Saved entries:
==================================================

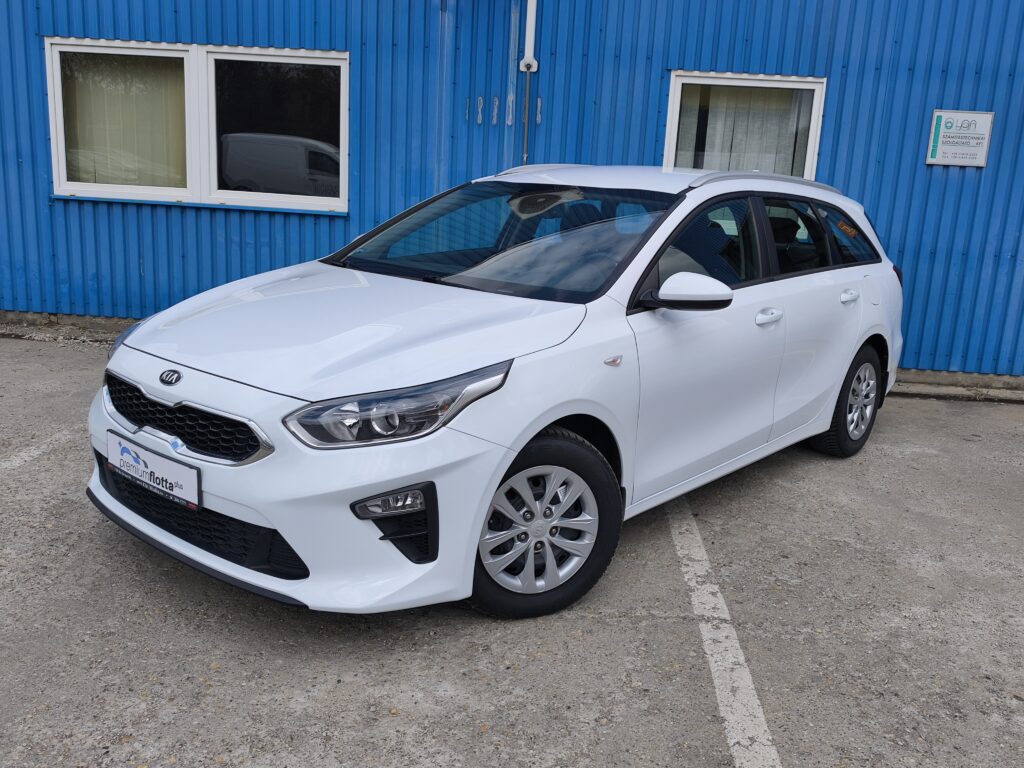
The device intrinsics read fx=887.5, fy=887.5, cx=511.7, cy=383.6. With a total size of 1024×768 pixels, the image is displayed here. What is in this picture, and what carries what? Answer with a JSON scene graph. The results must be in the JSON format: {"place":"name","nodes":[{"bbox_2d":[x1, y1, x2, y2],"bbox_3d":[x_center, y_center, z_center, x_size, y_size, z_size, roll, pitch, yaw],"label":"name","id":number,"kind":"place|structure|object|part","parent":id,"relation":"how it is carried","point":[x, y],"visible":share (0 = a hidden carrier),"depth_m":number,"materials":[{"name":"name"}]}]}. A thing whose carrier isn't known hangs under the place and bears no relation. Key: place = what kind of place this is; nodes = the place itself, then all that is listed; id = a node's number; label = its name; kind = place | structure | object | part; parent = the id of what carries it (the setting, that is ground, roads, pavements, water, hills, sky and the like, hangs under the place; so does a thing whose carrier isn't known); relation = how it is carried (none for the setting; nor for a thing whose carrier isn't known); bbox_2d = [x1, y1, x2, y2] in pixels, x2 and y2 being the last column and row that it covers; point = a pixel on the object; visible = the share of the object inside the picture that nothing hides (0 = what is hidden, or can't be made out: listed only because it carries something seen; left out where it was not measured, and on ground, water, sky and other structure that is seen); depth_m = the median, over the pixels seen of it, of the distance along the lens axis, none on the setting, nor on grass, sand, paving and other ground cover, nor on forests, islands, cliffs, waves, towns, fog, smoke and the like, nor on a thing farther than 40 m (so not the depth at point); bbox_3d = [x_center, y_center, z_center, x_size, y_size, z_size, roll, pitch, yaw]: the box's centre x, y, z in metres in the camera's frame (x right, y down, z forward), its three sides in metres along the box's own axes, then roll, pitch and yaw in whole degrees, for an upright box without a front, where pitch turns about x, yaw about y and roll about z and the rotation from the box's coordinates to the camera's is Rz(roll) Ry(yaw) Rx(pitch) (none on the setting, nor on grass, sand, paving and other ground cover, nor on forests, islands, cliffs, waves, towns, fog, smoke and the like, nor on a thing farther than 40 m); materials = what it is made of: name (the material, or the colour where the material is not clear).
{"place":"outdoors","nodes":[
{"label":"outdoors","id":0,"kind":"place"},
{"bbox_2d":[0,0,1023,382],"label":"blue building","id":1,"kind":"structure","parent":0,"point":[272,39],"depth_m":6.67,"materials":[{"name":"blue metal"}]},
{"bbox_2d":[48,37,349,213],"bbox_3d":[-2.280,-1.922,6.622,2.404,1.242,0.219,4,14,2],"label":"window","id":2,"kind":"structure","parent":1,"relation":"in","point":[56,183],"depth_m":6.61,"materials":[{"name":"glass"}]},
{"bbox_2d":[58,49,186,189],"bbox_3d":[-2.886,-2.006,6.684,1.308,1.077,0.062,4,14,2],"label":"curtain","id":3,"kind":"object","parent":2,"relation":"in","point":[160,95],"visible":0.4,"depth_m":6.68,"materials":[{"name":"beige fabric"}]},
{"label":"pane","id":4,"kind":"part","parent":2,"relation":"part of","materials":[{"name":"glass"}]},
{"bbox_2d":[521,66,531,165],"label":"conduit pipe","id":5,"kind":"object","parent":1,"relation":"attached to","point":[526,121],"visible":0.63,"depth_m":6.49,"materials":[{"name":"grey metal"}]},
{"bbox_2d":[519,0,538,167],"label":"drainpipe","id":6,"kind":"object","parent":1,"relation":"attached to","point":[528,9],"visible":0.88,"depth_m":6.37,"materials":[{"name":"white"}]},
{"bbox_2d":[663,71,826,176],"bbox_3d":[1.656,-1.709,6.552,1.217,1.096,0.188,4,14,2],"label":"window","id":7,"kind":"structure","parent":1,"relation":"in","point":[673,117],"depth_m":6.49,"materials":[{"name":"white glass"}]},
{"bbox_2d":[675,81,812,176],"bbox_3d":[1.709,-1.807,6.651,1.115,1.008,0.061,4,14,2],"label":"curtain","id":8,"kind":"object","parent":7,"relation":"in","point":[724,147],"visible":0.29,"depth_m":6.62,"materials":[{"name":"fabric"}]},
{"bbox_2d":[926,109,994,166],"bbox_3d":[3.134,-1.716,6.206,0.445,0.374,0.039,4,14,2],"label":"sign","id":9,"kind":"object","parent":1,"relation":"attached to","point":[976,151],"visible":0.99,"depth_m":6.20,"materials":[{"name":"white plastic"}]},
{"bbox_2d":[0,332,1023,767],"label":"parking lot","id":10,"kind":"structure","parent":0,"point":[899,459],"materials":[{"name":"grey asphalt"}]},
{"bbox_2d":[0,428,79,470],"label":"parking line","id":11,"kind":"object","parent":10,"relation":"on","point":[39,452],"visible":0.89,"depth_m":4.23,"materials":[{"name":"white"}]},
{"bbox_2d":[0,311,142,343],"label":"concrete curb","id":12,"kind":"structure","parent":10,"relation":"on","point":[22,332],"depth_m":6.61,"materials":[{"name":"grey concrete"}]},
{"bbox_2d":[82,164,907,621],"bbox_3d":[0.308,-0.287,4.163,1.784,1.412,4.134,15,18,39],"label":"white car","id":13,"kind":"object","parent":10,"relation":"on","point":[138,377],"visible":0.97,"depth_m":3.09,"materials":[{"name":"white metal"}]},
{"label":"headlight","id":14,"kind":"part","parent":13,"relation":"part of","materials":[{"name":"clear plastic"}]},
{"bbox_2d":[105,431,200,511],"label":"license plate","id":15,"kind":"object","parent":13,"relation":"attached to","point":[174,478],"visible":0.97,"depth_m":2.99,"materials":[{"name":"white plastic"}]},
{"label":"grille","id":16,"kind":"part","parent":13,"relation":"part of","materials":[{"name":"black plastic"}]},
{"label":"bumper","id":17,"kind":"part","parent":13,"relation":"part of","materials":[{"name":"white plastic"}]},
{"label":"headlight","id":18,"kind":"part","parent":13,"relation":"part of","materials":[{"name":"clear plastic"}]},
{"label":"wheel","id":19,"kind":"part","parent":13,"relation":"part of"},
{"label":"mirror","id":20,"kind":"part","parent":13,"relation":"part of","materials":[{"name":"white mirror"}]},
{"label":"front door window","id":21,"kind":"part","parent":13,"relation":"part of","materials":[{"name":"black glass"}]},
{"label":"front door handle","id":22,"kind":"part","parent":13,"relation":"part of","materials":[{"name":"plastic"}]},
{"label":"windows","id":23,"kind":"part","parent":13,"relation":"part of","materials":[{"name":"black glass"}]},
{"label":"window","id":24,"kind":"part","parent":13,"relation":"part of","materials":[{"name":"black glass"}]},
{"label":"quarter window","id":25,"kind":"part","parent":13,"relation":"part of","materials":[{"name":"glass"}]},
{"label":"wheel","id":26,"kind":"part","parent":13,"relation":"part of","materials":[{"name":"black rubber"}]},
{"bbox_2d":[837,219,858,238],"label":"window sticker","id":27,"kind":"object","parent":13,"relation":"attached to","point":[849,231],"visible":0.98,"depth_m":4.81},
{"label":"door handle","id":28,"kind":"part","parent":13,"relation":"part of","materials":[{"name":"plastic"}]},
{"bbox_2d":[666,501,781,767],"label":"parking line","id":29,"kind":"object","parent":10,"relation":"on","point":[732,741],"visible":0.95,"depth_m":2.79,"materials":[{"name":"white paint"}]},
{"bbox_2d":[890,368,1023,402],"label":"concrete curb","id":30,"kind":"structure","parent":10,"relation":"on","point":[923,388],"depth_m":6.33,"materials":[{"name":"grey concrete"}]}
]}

==================================================

▶ **Brief**: Each line above must be set down exactly, though no picture should be carried over.

▶ **Solved problem**:
The device intrinsics read fx=887.5, fy=887.5, cx=511.7, cy=383.6. With a total size of 1024×768 pixels, the image is displayed here. What is in this picture, and what carries what? Answer with a JSON scene graph. The results must be in the JSON format: {"place":"name","nodes":[{"bbox_2d":[x1, y1, x2, y2],"bbox_3d":[x_center, y_center, z_center, x_size, y_size, z_size, roll, pitch, yaw],"label":"name","id":number,"kind":"place|structure|object|part","parent":id,"relation":"how it is carried","point":[x, y],"visible":share (0 = a hidden carrier),"depth_m":number,"materials":[{"name":"name"}]}]}. A thing whose carrier isn't known hangs under the place and bears no relation. Key: place = what kind of place this is; nodes = the place itself, then all that is listed; id = a node's number; label = its name; kind = place | structure | object | part; parent = the id of what carries it (the setting, that is ground, roads, pavements, water, hills, sky and the like, hangs under the place; so does a thing whose carrier isn't known); relation = how it is carried (none for the setting; nor for a thing whose carrier isn't known); bbox_2d = [x1, y1, x2, y2] in pixels, x2 and y2 being the last column and row that it covers; point = a pixel on the object; visible = the share of the object inside the picture that nothing hides (0 = what is hidden, or can't be made out: listed only because it carries something seen; left out where it was not measured, and on ground, water, sky and other structure that is seen); depth_m = the median, over the pixels seen of it, of the distance along the lens axis, none on the setting, nor on grass, sand, paving and other ground cover, nor on forests, islands, cliffs, waves, towns, fog, smoke and the like, nor on a thing farther than 40 m (so not the depth at point); bbox_3d = [x_center, y_center, z_center, x_size, y_size, z_size, roll, pitch, yaw]: the box's centre x, y, z in metres in the camera's frame (x right, y down, z forward), its three sides in metres along the box's own axes, then roll, pitch and yaw in whole degrees, for an upright box without a front, where pitch turns about x, yaw about y and roll about z and the rotation from the box's coordinates to the camera's is Rz(roll) Ry(yaw) Rx(pitch) (none on the setting, nor on grass, sand, paving and other ground cover, nor on forests, islands, cliffs, waves, towns, fog, smoke and the like, nor on a thing farther than 40 m); materials = what it is made of: name (the material, or the colour where the material is not clear).
{"place":"outdoors","nodes":[
{"label":"outdoors","id":0,"kind":"place"},
{"bbox_2d":[0,0,1023,382],"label":"blue building","id":1,"kind":"structure","parent":0,"point":[272,39],"depth_m":6.67,"materials":[{"name":"blue metal"}]},
{"bbox_2d":[48,37,349,213],"bbox_3d":[-2.280,-1.922,6.622,2.404,1.242,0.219,4,14,2],"label":"window","id":2,"kind":"structure","parent":1,"relation":"in","point":[56,183],"depth_m":6.61,"materials":[{"name":"glass"}]},
{"bbox_2d":[58,49,186,189],"bbox_3d":[-2.886,-2.006,6.684,1.308,1.077,0.062,4,14,2],"label":"curtain","id":3,"kind":"object","parent":2,"relation":"in","point":[160,95],"visible":0.4,"depth_m":6.68,"materials":[{"name":"beige fabric"}]},
{"label":"pane","id":4,"kind":"part","parent":2,"relation":"part of","materials":[{"name":"glass"}]},
{"bbox_2d":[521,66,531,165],"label":"conduit pipe","id":5,"kind":"object","parent":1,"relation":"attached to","point":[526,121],"visible":0.63,"depth_m":6.49,"materials":[{"name":"grey metal"}]},
{"bbox_2d":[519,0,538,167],"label":"drainpipe","id":6,"kind":"object","parent":1,"relation":"attached to","point":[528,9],"visible":0.88,"depth_m":6.37,"materials":[{"name":"white"}]},
{"bbox_2d":[663,71,826,176],"bbox_3d":[1.656,-1.709,6.552,1.217,1.096,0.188,4,14,2],"label":"window","id":7,"kind":"structure","parent":1,"relation":"in","point":[673,117],"depth_m":6.49,"materials":[{"name":"white glass"}]},
{"bbox_2d":[675,81,812,176],"bbox_3d":[1.709,-1.807,6.651,1.115,1.008,0.061,4,14,2],"label":"curtain","id":8,"kind":"object","parent":7,"relation":"in","point":[724,147],"visible":0.29,"depth_m":6.62,"materials":[{"name":"fabric"}]},
{"bbox_2d":[926,109,994,166],"bbox_3d":[3.134,-1.716,6.206,0.445,0.374,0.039,4,14,2],"label":"sign","id":9,"kind":"object","parent":1,"relation":"attached to","point":[976,151],"visible":0.99,"depth_m":6.20,"materials":[{"name":"white plastic"}]},
{"bbox_2d":[0,332,1023,767],"label":"parking lot","id":10,"kind":"structure","parent":0,"point":[899,459],"materials":[{"name":"grey asphalt"}]},
{"bbox_2d":[0,428,79,470],"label":"parking line","id":11,"kind":"object","parent":10,"relation":"on","point":[39,452],"visible":0.89,"depth_m":4.23,"materials":[{"name":"white"}]},
{"bbox_2d":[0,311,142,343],"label":"concrete curb","id":12,"kind":"structure","parent":10,"relation":"on","point":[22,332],"depth_m":6.61,"materials":[{"name":"grey concrete"}]},
{"bbox_2d":[82,164,907,621],"bbox_3d":[0.308,-0.287,4.163,1.784,1.412,4.134,15,18,39],"label":"white car","id":13,"kind":"object","parent":10,"relation":"on","point":[138,377],"visible":0.97,"depth_m":3.09,"materials":[{"name":"white metal"}]},
{"label":"headlight","id":14,"kind":"part","parent":13,"relation":"part of","materials":[{"name":"clear plastic"}]},
{"bbox_2d":[105,431,200,511],"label":"license plate","id":15,"kind":"object","parent":13,"relation":"attached to","point":[174,478],"visible":0.97,"depth_m":2.99,"materials":[{"name":"white plastic"}]},
{"label":"grille","id":16,"kind":"part","parent":13,"relation":"part of","materials":[{"name":"black plastic"}]},
{"label":"bumper","id":17,"kind":"part","parent":13,"relation":"part of","materials":[{"name":"white plastic"}]},
{"label":"headlight","id":18,"kind":"part","parent":13,"relation":"part of","materials":[{"name":"clear plastic"}]},
{"label":"wheel","id":19,"kind":"part","parent":13,"relation":"part of"},
{"label":"mirror","id":20,"kind":"part","parent":13,"relation":"part of","materials":[{"name":"white mirror"}]},
{"label":"front door window","id":21,"kind":"part","parent":13,"relation":"part of","materials":[{"name":"black glass"}]},
{"label":"front door handle","id":22,"kind":"part","parent":13,"relation":"part of","materials":[{"name":"plastic"}]},
{"label":"windows","id":23,"kind":"part","parent":13,"relation":"part of","materials":[{"name":"black glass"}]},
{"label":"window","id":24,"kind":"part","parent":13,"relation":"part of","materials":[{"name":"black glass"}]},
{"label":"quarter window","id":25,"kind":"part","parent":13,"relation":"part of","materials":[{"name":"glass"}]},
{"label":"wheel","id":26,"kind":"part","parent":13,"relation":"part of","materials":[{"name":"black rubber"}]},
{"bbox_2d":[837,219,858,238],"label":"window sticker","id":27,"kind":"object","parent":13,"relation":"attached to","point":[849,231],"visible":0.98,"depth_m":4.81},
{"label":"door handle","id":28,"kind":"part","parent":13,"relation":"part of","materials":[{"name":"plastic"}]},
{"bbox_2d":[666,501,781,767],"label":"parking line","id":29,"kind":"object","parent":10,"relation":"on","point":[732,741],"visible":0.95,"depth_m":2.79,"materials":[{"name":"white paint"}]},
{"bbox_2d":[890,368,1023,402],"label":"concrete curb","id":30,"kind":"structure","parent":10,"relation":"on","point":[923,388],"depth_m":6.33,"materials":[{"name":"grey concrete"}]}
]}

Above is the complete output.